Ultimately, consensus protocols have to optimise for design trade-offs described earlier. The most decentralised protocols generally process the fewest transactions per second but provide higher transparency and security in the network.
Consensus Protocols enhance various attack vectors, which will be discussed in a future iteration of this summary.

Main Points

Consensus mechanisms are defined within consensus protocols that guide trustless decision making.
The more a consensus protocols relies on a central authority to reach consensus, the more centralised the protocol will be.
The FLP theorem states that in an asynchronous network, the network can reach at most two of the following properties during a partition: Safety (the majority of nodes will eventually agree on the same value), Liveness (agreement will be reached so that the state of the network can evolve), and Fault-tolerance (even during a network fault, the system can still operate and eventually recover from the fault).
If a node behaves maliciously and the network detects such behaviour, the stake of the node may be slashed; i.e. the funds provided by the node are taken away and get redistributed across other nodes in the network.
Transaction fees serve as a reward for miners/verifiers for including a transaction into the block.
The PoW protocol relies on nodes, called miners, to provide computing power to the network by solving cryptographic difficult puzzles.
PoS requires users to place a stake in the network to participate in consensus.
Depending on the variation of PoS protocol, each epoch will have various steps.
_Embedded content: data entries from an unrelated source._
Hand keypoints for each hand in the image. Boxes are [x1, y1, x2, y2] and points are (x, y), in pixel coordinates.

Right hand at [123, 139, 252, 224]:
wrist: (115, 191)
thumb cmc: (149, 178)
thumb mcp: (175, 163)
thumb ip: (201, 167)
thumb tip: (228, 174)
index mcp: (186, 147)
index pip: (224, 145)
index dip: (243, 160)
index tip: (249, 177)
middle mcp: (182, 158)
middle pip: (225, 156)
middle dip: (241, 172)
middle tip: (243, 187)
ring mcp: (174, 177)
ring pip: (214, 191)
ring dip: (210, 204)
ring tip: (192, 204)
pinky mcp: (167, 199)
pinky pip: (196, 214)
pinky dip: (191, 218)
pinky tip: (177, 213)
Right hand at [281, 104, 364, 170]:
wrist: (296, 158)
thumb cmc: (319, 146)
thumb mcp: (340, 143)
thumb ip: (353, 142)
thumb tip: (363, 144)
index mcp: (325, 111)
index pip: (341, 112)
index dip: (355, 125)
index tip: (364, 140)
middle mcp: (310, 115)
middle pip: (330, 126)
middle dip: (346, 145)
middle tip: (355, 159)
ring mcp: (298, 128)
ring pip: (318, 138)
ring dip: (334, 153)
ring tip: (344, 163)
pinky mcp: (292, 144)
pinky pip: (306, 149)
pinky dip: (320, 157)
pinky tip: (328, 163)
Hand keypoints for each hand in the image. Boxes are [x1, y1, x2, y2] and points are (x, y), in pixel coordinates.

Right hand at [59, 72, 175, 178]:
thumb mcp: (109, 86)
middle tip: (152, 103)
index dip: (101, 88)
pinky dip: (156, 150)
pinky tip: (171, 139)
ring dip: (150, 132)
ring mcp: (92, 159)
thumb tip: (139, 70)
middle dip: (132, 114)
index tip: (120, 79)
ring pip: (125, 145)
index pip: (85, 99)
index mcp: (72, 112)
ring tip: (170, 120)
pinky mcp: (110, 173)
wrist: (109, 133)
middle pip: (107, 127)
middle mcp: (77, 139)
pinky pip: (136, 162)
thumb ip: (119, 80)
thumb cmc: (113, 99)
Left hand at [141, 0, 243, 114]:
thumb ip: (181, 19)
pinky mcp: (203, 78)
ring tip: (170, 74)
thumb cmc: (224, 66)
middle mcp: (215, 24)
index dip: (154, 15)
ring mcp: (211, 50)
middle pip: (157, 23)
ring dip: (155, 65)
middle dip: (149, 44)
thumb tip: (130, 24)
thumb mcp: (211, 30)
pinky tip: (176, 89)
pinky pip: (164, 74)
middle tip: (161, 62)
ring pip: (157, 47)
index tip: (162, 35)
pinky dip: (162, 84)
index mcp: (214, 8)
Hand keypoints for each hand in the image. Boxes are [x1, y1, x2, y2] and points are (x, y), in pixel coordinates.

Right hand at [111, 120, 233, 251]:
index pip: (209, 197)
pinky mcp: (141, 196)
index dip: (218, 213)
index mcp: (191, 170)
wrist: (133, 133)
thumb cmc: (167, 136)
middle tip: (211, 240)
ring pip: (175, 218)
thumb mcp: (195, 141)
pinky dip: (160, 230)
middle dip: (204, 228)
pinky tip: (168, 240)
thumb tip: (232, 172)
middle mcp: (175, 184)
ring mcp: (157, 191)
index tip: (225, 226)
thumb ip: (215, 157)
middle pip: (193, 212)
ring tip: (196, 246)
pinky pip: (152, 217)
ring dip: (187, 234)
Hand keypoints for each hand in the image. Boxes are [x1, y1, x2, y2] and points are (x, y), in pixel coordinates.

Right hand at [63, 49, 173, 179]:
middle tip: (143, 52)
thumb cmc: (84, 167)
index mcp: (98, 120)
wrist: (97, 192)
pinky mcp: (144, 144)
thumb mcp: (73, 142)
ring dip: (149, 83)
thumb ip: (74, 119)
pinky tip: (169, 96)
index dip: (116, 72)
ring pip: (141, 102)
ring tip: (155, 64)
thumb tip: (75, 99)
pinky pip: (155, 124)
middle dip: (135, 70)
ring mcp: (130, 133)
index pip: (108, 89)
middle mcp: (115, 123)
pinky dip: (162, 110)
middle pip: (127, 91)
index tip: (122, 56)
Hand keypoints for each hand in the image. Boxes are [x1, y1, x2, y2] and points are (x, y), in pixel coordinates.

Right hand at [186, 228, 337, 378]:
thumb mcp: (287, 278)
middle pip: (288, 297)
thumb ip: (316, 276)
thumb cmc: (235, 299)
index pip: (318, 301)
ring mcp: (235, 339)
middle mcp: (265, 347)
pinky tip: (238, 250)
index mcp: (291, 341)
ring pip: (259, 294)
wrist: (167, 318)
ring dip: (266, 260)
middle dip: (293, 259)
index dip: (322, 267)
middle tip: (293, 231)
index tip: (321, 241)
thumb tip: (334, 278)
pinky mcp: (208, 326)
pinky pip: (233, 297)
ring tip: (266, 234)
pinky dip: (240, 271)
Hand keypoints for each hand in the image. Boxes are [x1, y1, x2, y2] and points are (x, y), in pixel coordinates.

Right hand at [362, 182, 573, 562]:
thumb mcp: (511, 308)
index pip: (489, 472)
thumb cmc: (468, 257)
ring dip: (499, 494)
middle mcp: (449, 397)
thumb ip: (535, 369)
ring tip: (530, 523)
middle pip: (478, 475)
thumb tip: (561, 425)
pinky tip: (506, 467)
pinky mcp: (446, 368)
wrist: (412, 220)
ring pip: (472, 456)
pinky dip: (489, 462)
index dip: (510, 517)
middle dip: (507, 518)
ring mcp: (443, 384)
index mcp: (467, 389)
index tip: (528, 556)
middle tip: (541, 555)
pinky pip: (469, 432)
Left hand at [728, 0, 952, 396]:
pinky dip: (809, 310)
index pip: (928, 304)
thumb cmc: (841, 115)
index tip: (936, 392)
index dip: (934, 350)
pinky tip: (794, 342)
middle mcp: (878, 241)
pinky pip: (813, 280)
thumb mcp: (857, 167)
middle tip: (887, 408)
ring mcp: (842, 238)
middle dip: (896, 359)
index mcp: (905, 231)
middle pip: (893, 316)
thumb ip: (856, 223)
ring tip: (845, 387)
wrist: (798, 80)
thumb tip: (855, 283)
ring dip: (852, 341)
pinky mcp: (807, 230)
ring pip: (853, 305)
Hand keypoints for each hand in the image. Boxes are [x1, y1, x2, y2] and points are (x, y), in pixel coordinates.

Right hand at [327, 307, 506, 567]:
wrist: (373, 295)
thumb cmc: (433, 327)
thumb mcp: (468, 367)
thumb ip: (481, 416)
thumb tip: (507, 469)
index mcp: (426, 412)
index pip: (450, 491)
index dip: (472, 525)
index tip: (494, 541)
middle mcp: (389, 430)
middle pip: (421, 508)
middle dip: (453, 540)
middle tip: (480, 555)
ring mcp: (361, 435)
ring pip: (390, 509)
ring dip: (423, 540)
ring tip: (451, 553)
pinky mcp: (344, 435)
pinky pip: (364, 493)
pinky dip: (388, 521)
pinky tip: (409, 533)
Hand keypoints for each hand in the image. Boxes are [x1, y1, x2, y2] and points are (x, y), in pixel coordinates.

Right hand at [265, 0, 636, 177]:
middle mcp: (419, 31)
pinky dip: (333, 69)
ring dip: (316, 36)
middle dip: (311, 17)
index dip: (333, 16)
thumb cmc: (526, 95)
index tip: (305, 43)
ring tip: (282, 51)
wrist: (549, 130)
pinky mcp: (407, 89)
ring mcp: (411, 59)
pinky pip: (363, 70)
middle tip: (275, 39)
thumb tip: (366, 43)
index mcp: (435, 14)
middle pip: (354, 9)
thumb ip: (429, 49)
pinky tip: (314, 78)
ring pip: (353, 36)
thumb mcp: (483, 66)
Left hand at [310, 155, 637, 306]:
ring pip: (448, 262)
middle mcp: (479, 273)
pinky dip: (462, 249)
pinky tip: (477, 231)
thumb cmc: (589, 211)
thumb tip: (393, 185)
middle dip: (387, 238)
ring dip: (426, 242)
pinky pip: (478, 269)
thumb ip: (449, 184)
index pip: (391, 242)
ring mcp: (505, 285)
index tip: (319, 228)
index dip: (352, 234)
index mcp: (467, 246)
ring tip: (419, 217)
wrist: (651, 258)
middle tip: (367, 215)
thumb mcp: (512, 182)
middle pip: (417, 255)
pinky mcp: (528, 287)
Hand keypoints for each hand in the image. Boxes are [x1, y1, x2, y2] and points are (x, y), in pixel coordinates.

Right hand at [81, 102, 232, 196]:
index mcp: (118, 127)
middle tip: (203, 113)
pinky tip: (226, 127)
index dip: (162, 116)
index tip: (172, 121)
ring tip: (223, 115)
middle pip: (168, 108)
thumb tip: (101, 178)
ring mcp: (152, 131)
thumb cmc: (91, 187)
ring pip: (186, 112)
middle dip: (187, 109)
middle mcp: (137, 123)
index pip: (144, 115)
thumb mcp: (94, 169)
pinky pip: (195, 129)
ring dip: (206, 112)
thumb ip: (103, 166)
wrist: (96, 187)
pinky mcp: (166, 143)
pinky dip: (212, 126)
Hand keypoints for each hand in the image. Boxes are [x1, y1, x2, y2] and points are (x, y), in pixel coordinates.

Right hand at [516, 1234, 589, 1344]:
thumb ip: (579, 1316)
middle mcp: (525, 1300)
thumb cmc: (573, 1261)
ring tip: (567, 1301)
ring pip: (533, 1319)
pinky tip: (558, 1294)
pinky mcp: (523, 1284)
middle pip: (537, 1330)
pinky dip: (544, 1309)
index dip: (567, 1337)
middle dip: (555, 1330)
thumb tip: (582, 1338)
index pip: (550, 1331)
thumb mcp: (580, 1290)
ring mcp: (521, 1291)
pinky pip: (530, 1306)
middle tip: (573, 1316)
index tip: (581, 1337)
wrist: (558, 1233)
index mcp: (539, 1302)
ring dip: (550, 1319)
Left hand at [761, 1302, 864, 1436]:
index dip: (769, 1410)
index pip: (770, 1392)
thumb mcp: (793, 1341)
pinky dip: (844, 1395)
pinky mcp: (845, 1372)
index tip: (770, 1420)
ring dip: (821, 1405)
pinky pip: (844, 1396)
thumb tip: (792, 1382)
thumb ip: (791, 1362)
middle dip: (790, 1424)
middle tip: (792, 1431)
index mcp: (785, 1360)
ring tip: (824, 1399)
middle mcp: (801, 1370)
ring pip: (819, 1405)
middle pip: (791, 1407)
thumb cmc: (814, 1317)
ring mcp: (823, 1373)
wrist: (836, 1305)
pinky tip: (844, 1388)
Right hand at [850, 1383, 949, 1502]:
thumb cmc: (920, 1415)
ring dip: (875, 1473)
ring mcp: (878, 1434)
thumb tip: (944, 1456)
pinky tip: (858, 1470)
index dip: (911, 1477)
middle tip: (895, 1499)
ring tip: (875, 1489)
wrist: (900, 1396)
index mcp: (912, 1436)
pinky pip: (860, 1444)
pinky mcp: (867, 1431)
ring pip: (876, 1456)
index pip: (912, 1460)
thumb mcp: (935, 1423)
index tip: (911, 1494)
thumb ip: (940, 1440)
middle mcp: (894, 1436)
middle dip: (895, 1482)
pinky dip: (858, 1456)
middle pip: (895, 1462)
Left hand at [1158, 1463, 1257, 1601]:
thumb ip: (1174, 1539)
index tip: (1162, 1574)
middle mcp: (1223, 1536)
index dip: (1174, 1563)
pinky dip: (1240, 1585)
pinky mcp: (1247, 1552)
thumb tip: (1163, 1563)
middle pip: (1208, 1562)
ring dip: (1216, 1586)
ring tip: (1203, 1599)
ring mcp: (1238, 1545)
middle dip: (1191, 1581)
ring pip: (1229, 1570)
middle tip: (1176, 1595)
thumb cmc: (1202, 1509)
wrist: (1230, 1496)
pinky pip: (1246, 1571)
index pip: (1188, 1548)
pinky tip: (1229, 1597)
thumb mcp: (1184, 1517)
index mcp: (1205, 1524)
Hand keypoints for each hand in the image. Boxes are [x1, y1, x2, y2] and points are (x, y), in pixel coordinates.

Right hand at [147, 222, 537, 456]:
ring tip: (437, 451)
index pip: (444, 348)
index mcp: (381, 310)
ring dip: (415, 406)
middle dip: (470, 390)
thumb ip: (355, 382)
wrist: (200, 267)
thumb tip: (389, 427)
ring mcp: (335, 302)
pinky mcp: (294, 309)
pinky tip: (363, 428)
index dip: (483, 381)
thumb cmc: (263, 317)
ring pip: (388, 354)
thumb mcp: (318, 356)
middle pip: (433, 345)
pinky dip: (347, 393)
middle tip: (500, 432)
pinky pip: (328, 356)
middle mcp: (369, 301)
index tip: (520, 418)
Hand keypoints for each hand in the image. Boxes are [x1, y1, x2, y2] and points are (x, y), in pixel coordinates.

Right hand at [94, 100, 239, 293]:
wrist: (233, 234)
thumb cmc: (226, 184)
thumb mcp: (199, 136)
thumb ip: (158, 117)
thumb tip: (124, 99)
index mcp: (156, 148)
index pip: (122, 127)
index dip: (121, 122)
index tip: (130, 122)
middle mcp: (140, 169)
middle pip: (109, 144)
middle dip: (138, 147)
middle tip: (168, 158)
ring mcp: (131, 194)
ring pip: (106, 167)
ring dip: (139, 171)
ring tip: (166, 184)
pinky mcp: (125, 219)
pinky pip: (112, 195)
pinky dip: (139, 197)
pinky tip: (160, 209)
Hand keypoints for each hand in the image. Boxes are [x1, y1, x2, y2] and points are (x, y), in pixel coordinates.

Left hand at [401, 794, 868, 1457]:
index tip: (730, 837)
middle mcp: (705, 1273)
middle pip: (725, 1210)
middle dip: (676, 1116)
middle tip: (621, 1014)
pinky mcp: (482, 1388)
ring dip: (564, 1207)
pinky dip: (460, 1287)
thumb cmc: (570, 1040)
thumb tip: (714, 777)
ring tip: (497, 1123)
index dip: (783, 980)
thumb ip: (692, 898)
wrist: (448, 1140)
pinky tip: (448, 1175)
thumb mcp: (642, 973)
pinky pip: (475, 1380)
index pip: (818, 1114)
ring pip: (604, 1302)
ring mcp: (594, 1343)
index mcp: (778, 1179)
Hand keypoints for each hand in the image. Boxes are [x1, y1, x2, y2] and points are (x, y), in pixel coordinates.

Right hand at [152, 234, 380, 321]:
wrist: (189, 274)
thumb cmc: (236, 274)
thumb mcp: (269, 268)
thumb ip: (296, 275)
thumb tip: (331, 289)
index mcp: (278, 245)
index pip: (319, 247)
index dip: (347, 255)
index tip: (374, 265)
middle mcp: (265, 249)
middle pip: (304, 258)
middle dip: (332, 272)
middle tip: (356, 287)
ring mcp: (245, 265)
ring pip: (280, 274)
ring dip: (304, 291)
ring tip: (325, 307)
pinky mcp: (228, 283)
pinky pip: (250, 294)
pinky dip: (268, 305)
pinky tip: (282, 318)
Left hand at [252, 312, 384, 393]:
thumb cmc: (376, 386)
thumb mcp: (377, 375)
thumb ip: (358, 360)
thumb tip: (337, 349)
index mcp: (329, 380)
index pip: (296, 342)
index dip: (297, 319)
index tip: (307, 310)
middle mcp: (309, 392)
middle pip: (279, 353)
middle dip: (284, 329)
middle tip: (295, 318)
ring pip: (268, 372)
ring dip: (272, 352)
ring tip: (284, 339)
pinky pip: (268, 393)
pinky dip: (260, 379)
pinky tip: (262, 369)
An example of a PoS consensus protocol is Tendermint. Tendermit prioritises Availability over Consistency.
DPoS is the most similar to current representative politics structures; but has been associated to enhancing inequalities between nodes and various attacks.

Update 22.07.2019:

A new paper outlines the design of a distributed ledger, which orders transactions by decoupling consensus mechanisms and transaction validity. Summarising, nodes will are merely required to validate the transactions that validate the state of the application in use. “The ‘data availability problem’ asks how a client– such as a light client–that only downloads block headers, but not the corresponding block data (e.g., list of transactions), can satisfy itself that the block data is not being withheld by the producer of the block (e.g., a miner), and that the full data is indeed available to the network” -- a solution to this problem has been proposed by Mustafa Al-Bassam et al. via erasure coding.

LazyLedger divides the network into three different types of nodes: Consensus Nodes, Storage Nodes, and Client Nodes, which are all connected in a peer to peer network. If A is not a dependency for B, then A is irrelevant for the users of B. For the contrary, an application may only be executed if another application is within a certain state.

Furthermore, this paper outlines a consensus mechanism design that does not depend on token holders to collateralise value in the network. Instead it implements similar principles as the web of trust. Thus, allowing more participants to contribute in the consensus, making the network overall more decentralised.